Systematic errors

Systematic errors#

Since neither the physical base model nor the surrogate happens to perfectly represent the physics of the transient, the likelihood function in fiesta uses a systematic uncertainty \(\sigma_{\rm sys}\).

\[\mathcal{L}(\vec{\theta}|d) = - \frac{1}{2} \sum_{t_j} \biggl( \frac{(m(t_j) - m^{\star}(t_j, \vec{\!\theta}\,))^2}{\sigma(t_j)^2 + \sigma_{\text{sys}}^2} + \ln(2\pi (\sigma(t_j)^2 + \sigma_{\text{sys}}^2)) \biggr)\]

In fiesta, this is controlled through the EMLikelihood class. There are three ways \(\sigma_{\rm sys}\) can be set up (see below). Which one of these modes is chosen depends on which _setup_sys_uncertainty_* method is called on the EMLikelihood instance. Upon initialization, the likelihood instance is in the “fixed” systematic uncertainty mode. When doing inference, this is determined automatically depending on whether a systamics .yaml file is provided and whether the prior includes the sys_err variable. The three modes are:

Fixed#

In this case, \(\sigma_{\rm sys}\) is just a constant determined through the error_budget keyword when initializing the likelihood function (defaults to 0.3 mag).

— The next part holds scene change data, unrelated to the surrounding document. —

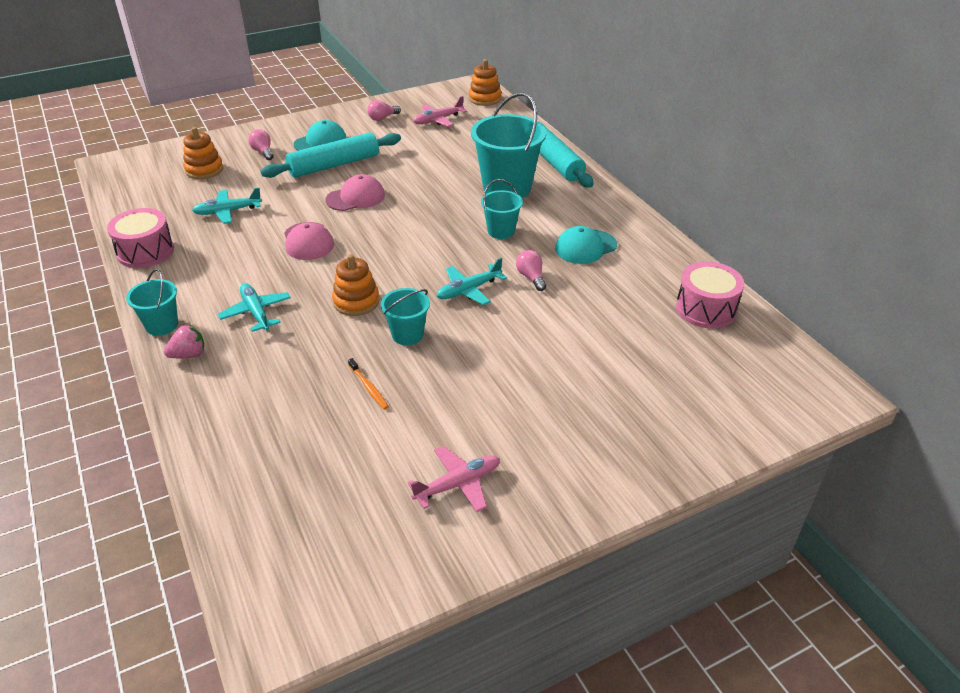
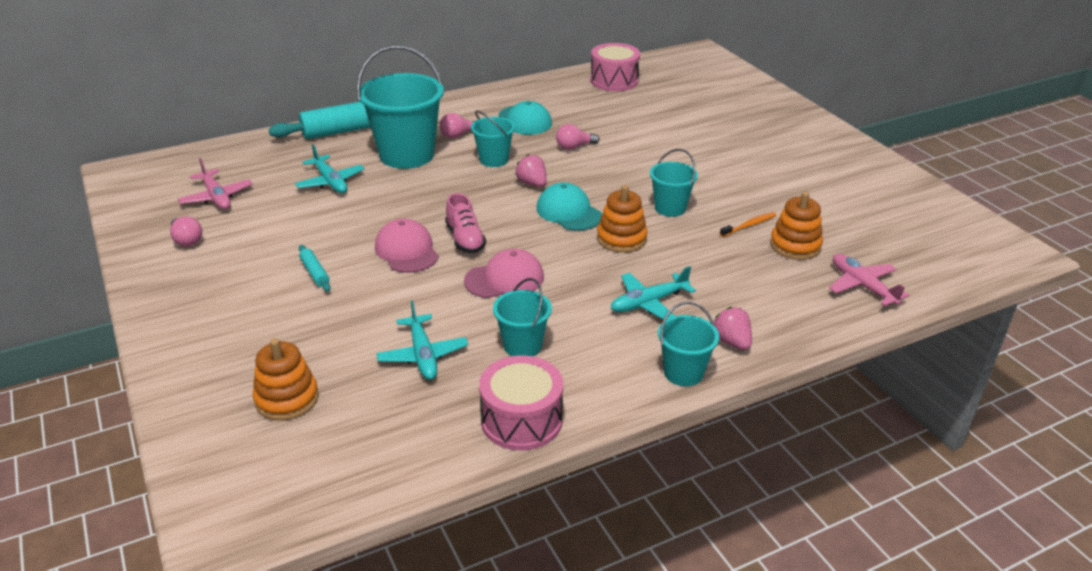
camera: 90 degrees left, 5 degrees down
pink light bulb [248,129,273,160] -> pink light bulb moved to [440,113,475,138]
turquoise rolling pin [260,132,401,178] -> turquoise rolling pin [299,245,331,292], size x0.41
turquoise cap [294,120,346,151] -> turquoise cap moved to [536,182,602,231]
pink plane [407,446,500,512] -> pink plane moved to [829,254,910,306]
turquoise plane [436,258,507,305] -> turquoise plane moved to [295,144,365,193]
orange stacking toy [469,59,502,106] -> orange stacking toy moved to [770,192,823,260]
none -> pink shoe [445,193,486,253]
none -> turquoise bucket [493,278,552,356]
none -> pink strawberry [515,154,547,187]

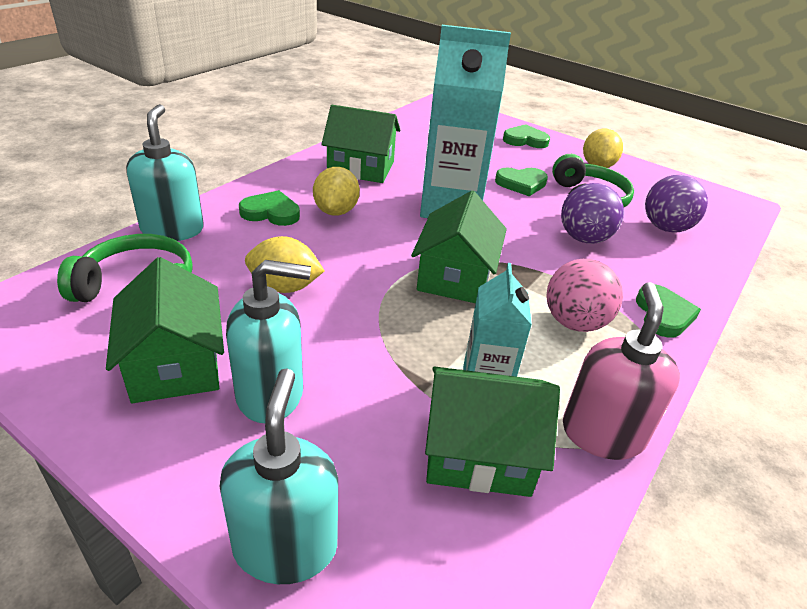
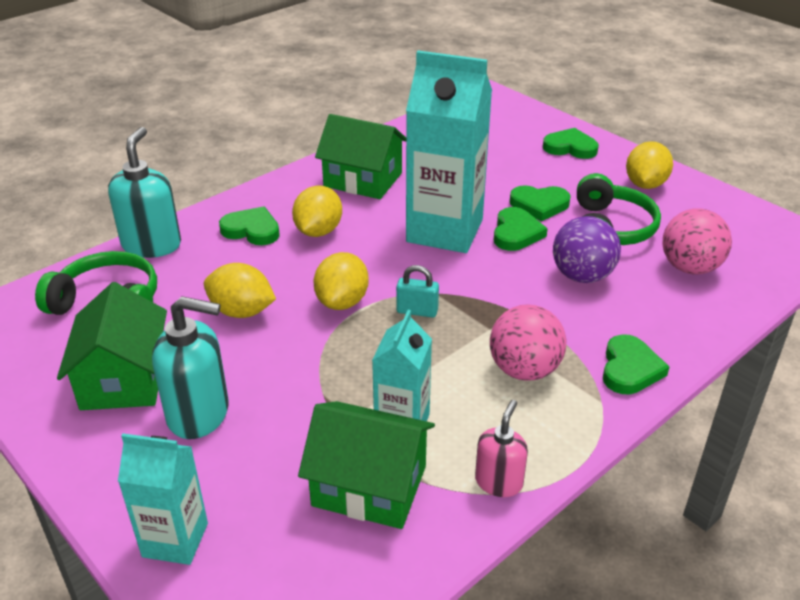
camera: 15 degrees right, 0 degrees up
turquoise soap dispenser [219,368,338,584] -> turquoise carton [118,433,208,565]
green house [411,191,507,303] -> turquoise padlock [396,265,439,318]
pink soap dispenser [563,282,680,460] -> pink soap dispenser [475,400,528,497], size x0.60
purple ball [645,175,708,233] -> pink ball [663,208,732,274]
none -> yellow lemon [314,252,369,310]
none -> green heart [494,207,548,251]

In the inference this happens, when neither a systematics file is provided in the Fiesta sampler instance and the prior does not contain a sys_err parameter.

Free#

In this case, \(\sigma_{\rm sys}\) is the same across all filters and times, but is sampled freely from a prior. This prior needs to be specified as sys_err in the prior. When initializing a Fiesta sampler with such a prior, the likelihood function is updated accordingly, hence its value for error_budget will be overwritten.

Time-dependent#

In this case, the systematic uncertainty is sampled freely, is time-depdendent, and can also vary between filters. For this to happen, the Fiesta sampler needs to be initialized with the argument systematics_file, where systematics_file points to a .yaml file that will determine the specific setup. This .yaml config should provide time_nodes, i.e. the number of time nodes for which the systematic uncertainties are sampled. It should also specify a fiesta.inference.prior type and its parameters, except for the naming. For instance, to introduce four sampling parameters that represent the systematic uncertainty for all filters collectively, using four time nodes linearly spaced between 0.3 and 26 days, one could set up:

collective:
    time_nodes: 4
    time_range: linear 0.3 26
    prior: Uniform
    params:
           xmin: 0.3
           xmax: 1.0

Alternatively, if each filter should have their own systematic uncertainty parameters, the following works (here we omit the time_range argument, which causes the nodes to be spaced linearly between EMLikelihood.tmin and EMLikelihood.tmax):

individual:
    time_nodes: 4
    prior: Uniform
    params:
           xmin: 0.3
           xmax: 1.0

We can also group several filters together:

group1:
    filters:
        - "X-ray-5keV"
        - "X-ray-1keV"
    time_nodes: 4
    time_range: linear 0.1 10
    prior: Uniform
    params:
           xmin: 0.3
           xmax: 2

group2:
    filters:
        - "radio-3GHz"
        - "radio-6GHz"
    time_nodes: 2
    time_range: log 0.3 1000
    prior: LogUniform
    params:
           xmin: 0.3
           xmax: 1.0

remaining:
    time_nodes: 4
    prior: Uniform
    params:
           xmin: 0.3
           xmax: 1.0

This would mean the X-ray filters share their 4 systematic uncertainty parameters spaced linearly between 0.1 and 10 days, the radio filters are sampled with two separate systematic uncertainty filters spaced geometrically between 0.3 and 1000 days, and all remaining filters are sampled with a different set of four systematic uncertainty parameters that are linearly spaced between between EMLikelihood.tmin and EMLikelihood.tmax. If the data does not contain any remaining filters except X-ray-5keV, X-ray-1keV, radio-3GHz, radio-6GHz, then remaining is ignored.